Even more shockingly, 15% of asset managers in ShareAction’s research make no reference to human rights at all in their literature, which the campaigning organisation said “shows a complete disregard for their impact on human rights and society”. Furthermore, only 4%, or 3 out of 75 of the asset managers, have their own dedicated human rights policy, showing greater consideration of their human rights impact.
The report also said the majority of asset managers show poor performance in how they seek to improve conditions for workers or avoid human rights abuse through conversations with the companies they invest in – 61% of asset managers have a weak or non-existent approach to engagement on human rights, it said, and 20% only engage reactively with companies after human rights violations have already occurred.
Nonetheless, the group did identify a number of asset managers to praise for strong performance on human rights, namely Robeco, APG Asset Management, PGGM, BNP Paribas Asset Management, and Legal & General Investment Management (LGIM).
It also highlighted the six largest asset managers – all based in the US – are among the poorest performers on human rights: Fidelity Investments, JP Morgan Asset Management, Vanguard, BlackRock State Street Global Advisors and Capital Group.
These rankings are similar to Part I of ShareAction’s Point of No Return report, where Robeco, BNP Paribas Asset Management, and LGIM have topped a list of groups with the most responsible investment practices, while BlackRock, Vanguard, State Street, Fidelity Investments, Capital Group, and JP Morgan Asset Management, all ranked in the lower tables.
Recommendations for asset managers
Although there are a few signs of progress, Part II of the report said asset managers really need to step up: “There are positive signs that the industry is beginning to show progress. Leading asset managers are developing robust policy commitments, as well as having strong integration of human rights into investment decisions and stewardship practices.

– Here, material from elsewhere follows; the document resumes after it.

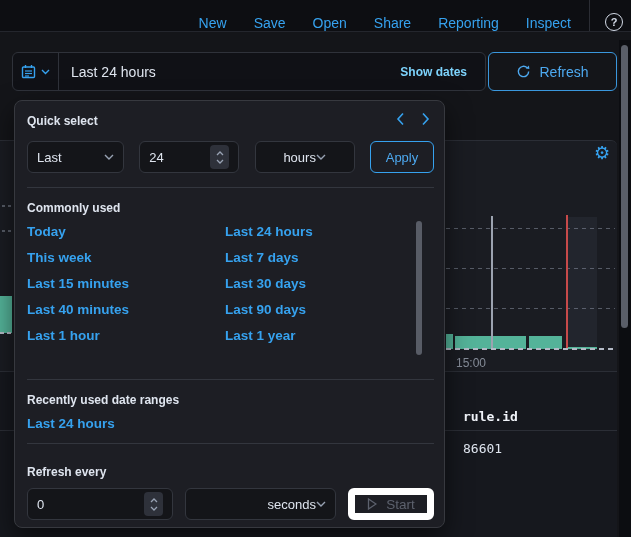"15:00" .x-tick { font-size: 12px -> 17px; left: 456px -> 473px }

However, if the industry as a whole is to rise to the challenge of the SDGs, it will require a firm commitment to end its contribution to human rights abuses and take responsibility for its impacts on environment and society.”
In its recommendations, ShareAction said it will be seeking to work eith asset managers to provide resources and aif improvement in managing human-rights related risks and impacts.
It also encouraged groups to develop a human rights policy in line with international frameworks with specific commitments to excluding companies involved in human rights breaches, excluding controversial weapons in line with international conventions and excluding sovereign bonds issued by countries involved in human rights abuses, for example.
ShareAction also suggested asset managers develop a proactive engagement programme on human rights with strong processes for identifying areas for engagement, as well as engage with index providers to screen for controversial weapons companies and other salient human rights impacts. It also encouraged groups to strengthen voting policies and support initiatives calling for mandatory human rights due diligence, such as the Investor Alliance on Human Rights.
It also called for assets managers to integrate human rights decisions and stewardship practices based on company assessments and support and collaborate with reporting initiatives on human and labour rights.
ShareAction also said savers should be pressuring asset managers to address these failings: “Given the poor performance overall by asset managers in managing human rights risks and impacts, asset owners should use their influence to ensure their managers are adequately accounting for these concerns in their approach.”